DATA:
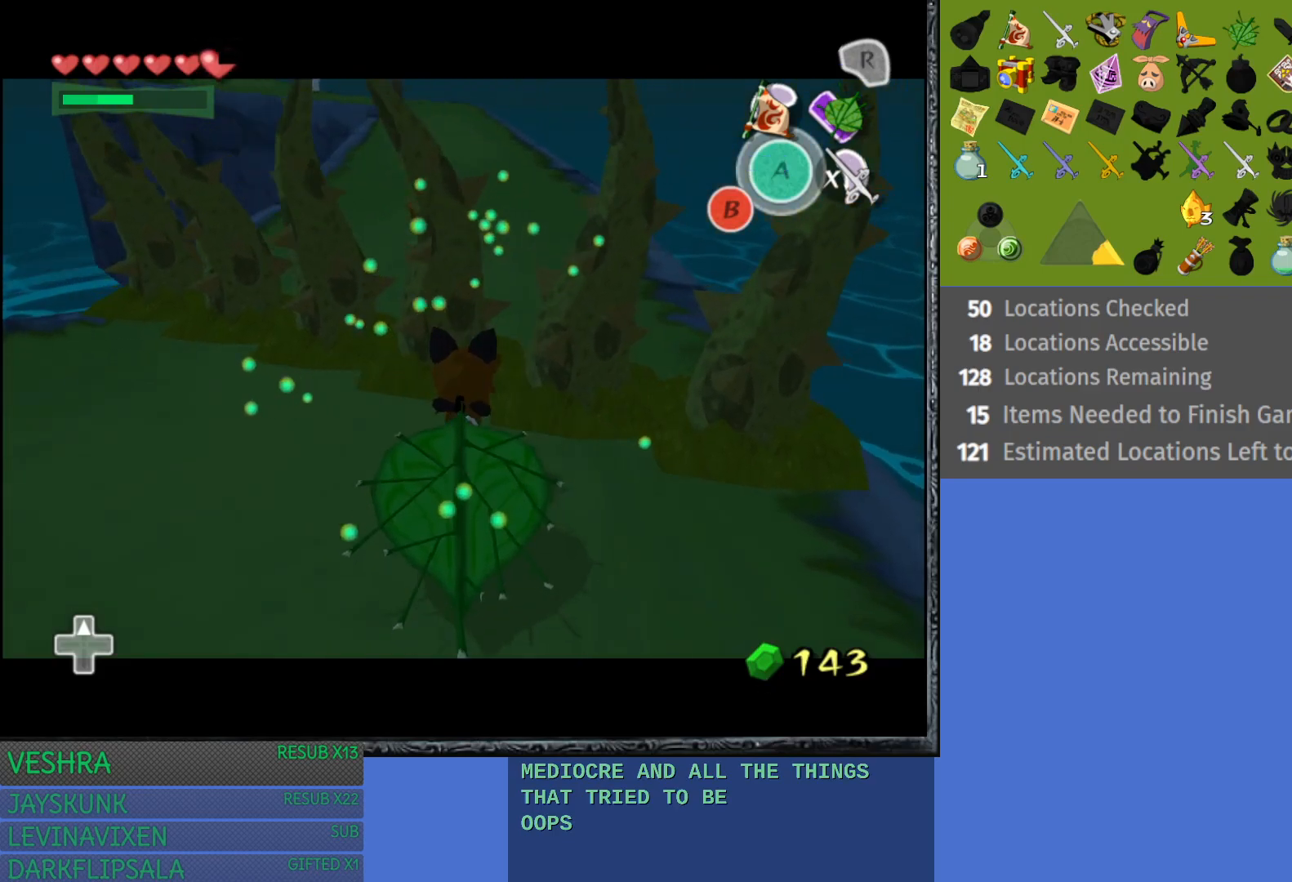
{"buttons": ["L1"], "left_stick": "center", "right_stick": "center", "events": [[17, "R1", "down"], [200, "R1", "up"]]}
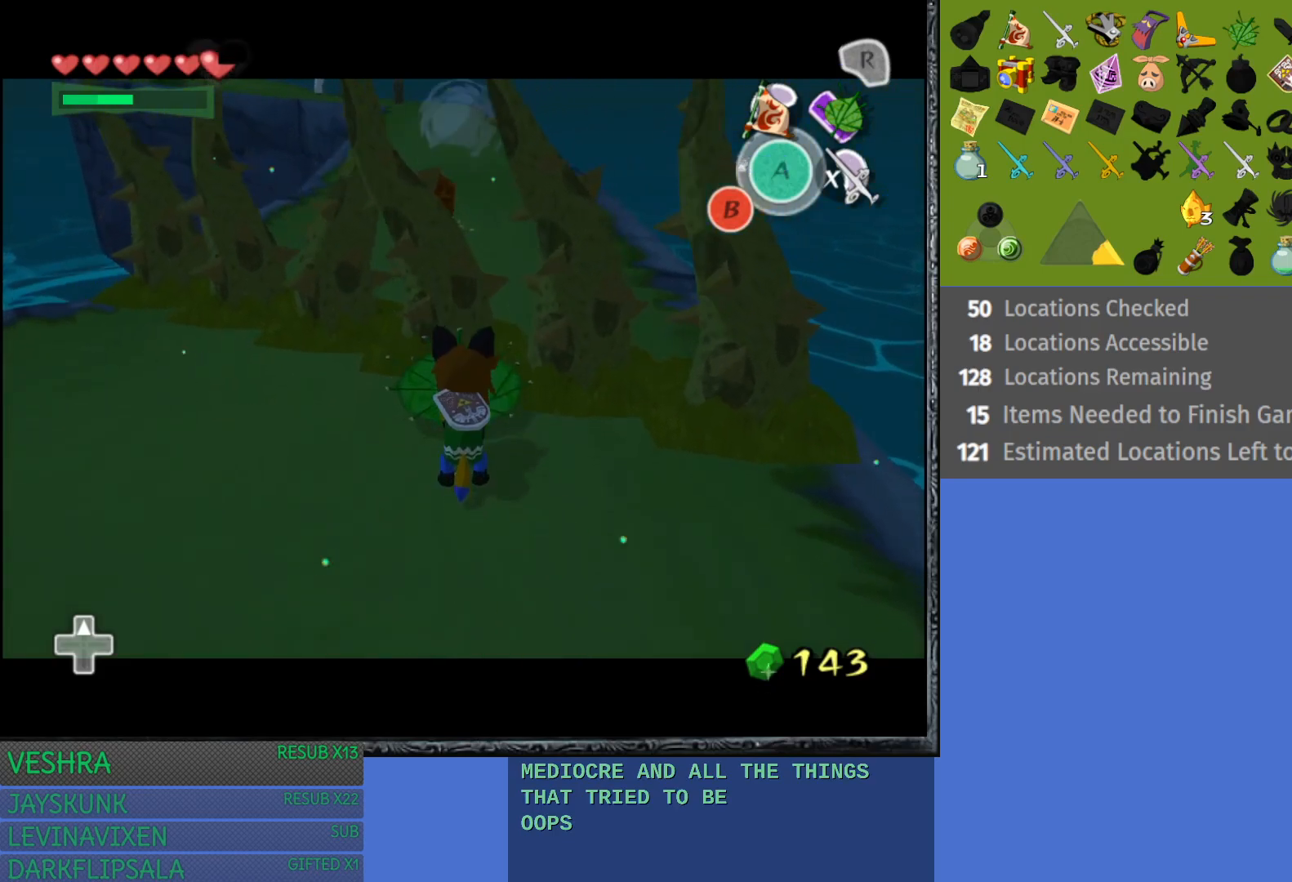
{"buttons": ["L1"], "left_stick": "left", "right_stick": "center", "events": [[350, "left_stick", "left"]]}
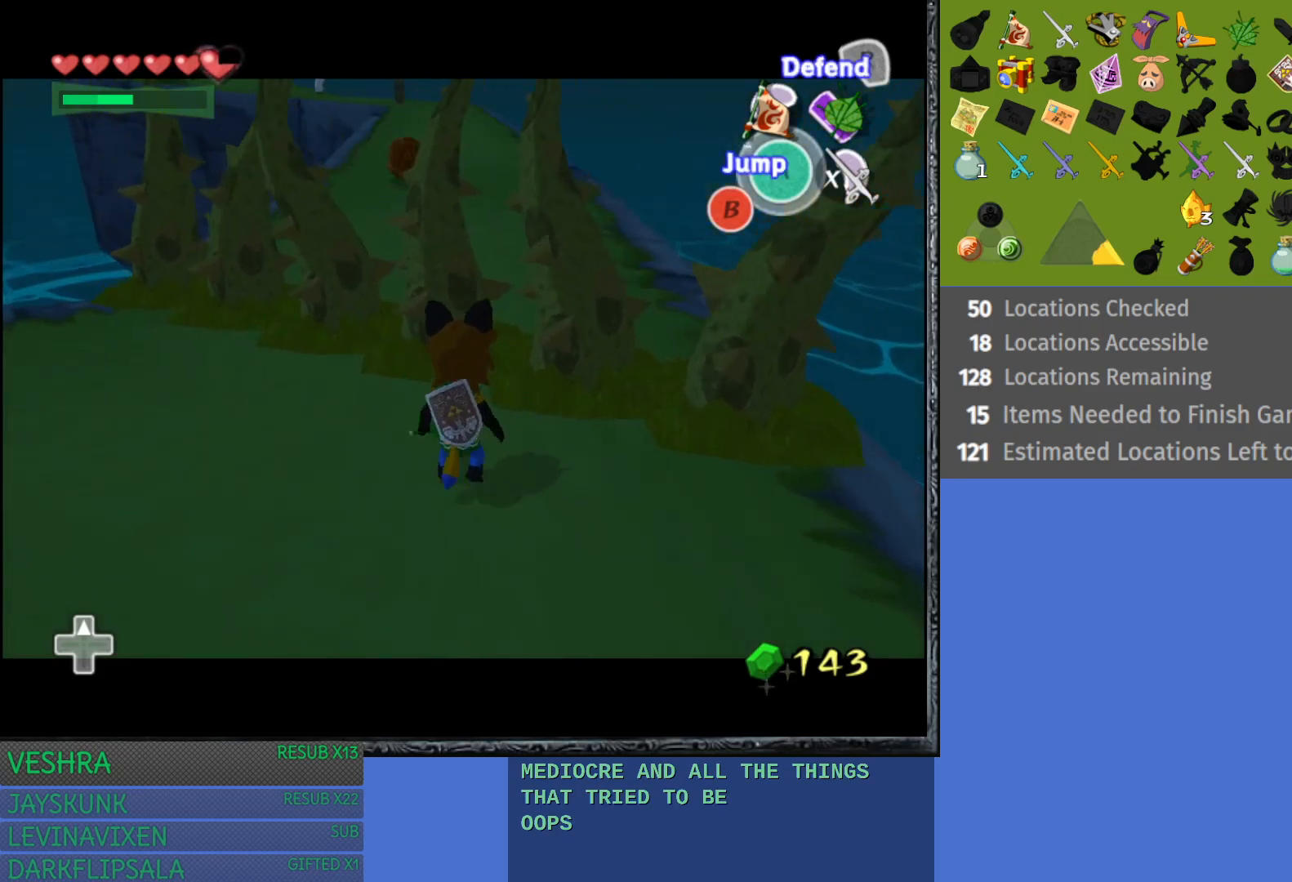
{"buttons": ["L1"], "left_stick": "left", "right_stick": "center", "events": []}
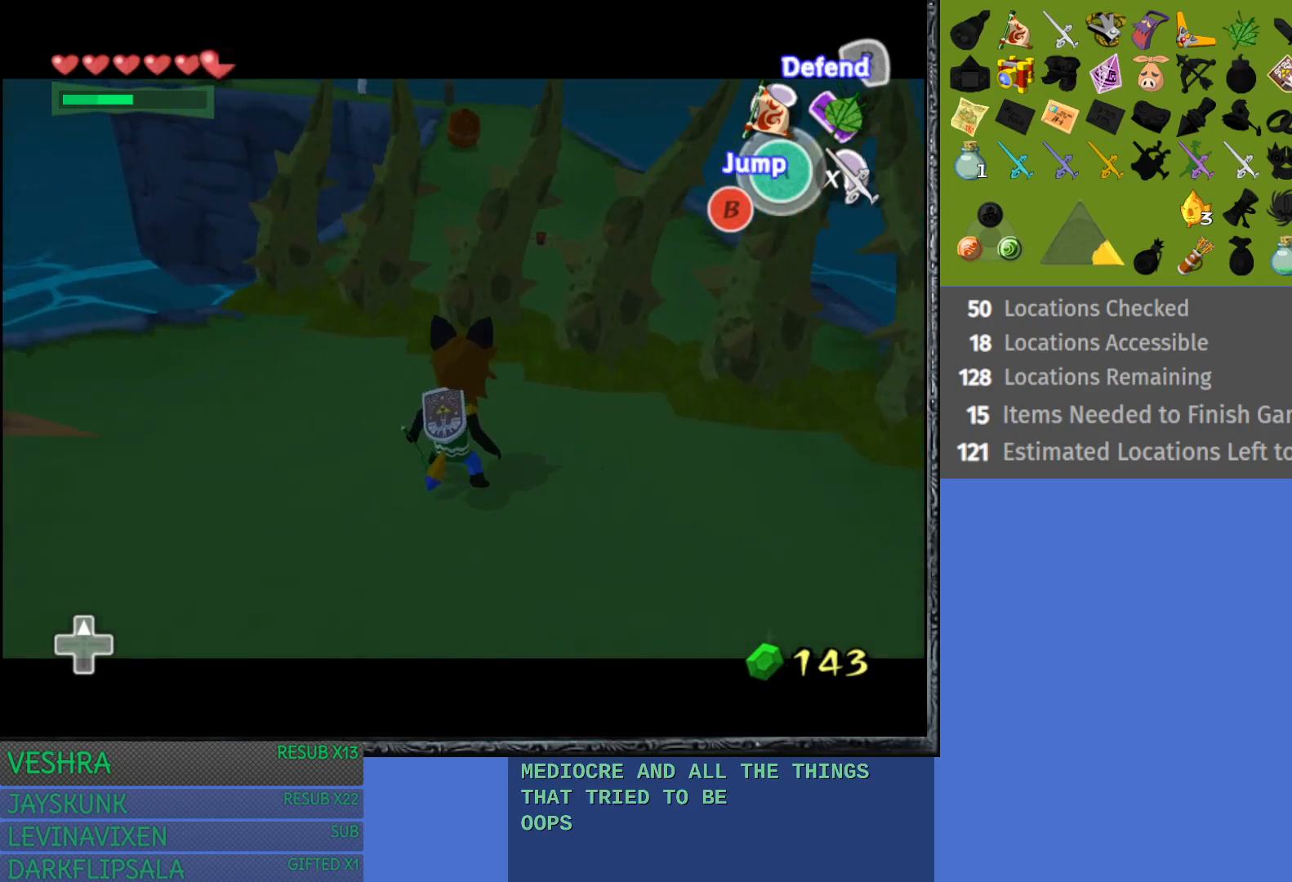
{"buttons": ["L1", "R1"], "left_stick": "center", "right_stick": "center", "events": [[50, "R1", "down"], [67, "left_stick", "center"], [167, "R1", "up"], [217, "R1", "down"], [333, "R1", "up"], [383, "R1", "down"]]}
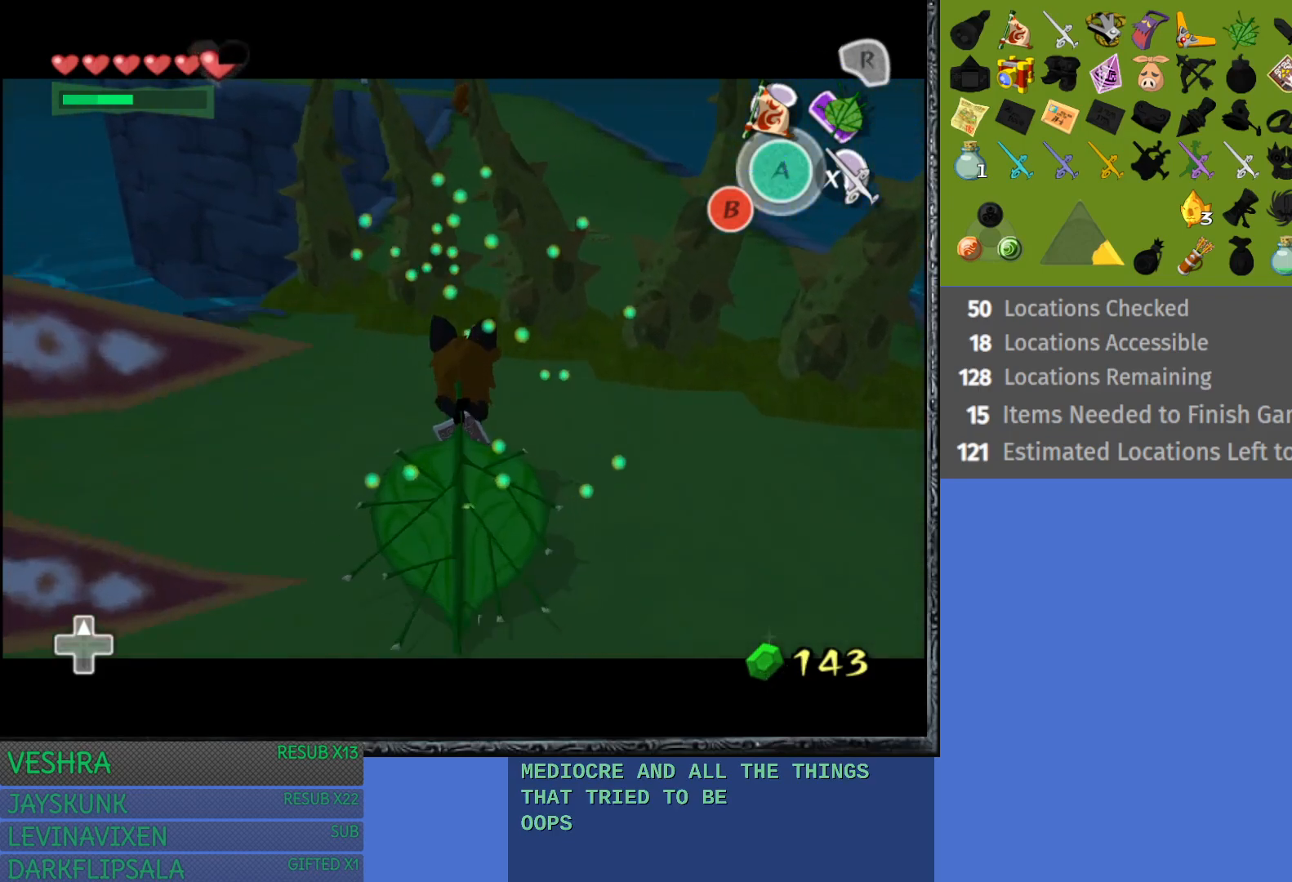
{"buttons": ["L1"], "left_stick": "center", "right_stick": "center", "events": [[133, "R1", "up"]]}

WORK INSTRUCTION: When you copy the lines above, drop the pictures and keep everything else exact.

ANSWER SECTION:
{"buttons": ["L1"], "left_stick": "center", "right_stick": "center", "events": [[17, "R1", "down"], [200, "R1", "up"]]}
{"buttons": ["L1"], "left_stick": "left", "right_stick": "center", "events": [[350, "left_stick", "left"]]}
{"buttons": ["L1"], "left_stick": "left", "right_stick": "center", "events": []}
{"buttons": ["L1", "R1"], "left_stick": "center", "right_stick": "center", "events": [[50, "R1", "down"], [67, "left_stick", "center"], [167, "R1", "up"], [217, "R1", "down"], [333, "R1", "up"], [383, "R1", "down"]]}
{"buttons": ["L1"], "left_stick": "center", "right_stick": "center", "events": [[133, "R1", "up"]]}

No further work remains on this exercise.